--- START ---

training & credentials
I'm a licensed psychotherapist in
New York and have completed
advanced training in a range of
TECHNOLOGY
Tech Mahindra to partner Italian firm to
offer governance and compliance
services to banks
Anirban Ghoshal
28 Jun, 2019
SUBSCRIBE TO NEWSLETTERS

--- END ---
--- START ---

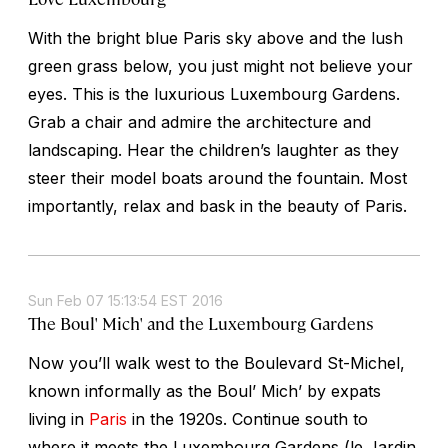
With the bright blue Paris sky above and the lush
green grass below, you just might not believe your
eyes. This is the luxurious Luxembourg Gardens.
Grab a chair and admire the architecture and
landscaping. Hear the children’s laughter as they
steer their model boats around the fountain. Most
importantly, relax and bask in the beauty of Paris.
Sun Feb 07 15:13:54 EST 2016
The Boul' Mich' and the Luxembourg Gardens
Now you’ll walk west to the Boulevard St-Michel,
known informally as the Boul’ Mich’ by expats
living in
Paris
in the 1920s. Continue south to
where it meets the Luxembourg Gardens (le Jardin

--- END ---

• **Directions for this task**
Quote the listing above, but only from the line that shows "landscaping. Hear the" through the line that shows "where it meets".

• **Problem solution**
landscaping. Hear the children’s laughter as they
steer their model boats around the fountain. Most
importantly, relax and bask in the beauty of Paris.
Sun Feb 07 15:13:54 EST 2016
The Boul' Mich' and the Luxembourg Gardens
Now you’ll walk west to the Boulevard St-Michel,
known informally as the Boul’ Mich’ by expats
living in
Paris
in the 1920s. Continue south to
where it meets the Luxembourg Gardens (le Jardin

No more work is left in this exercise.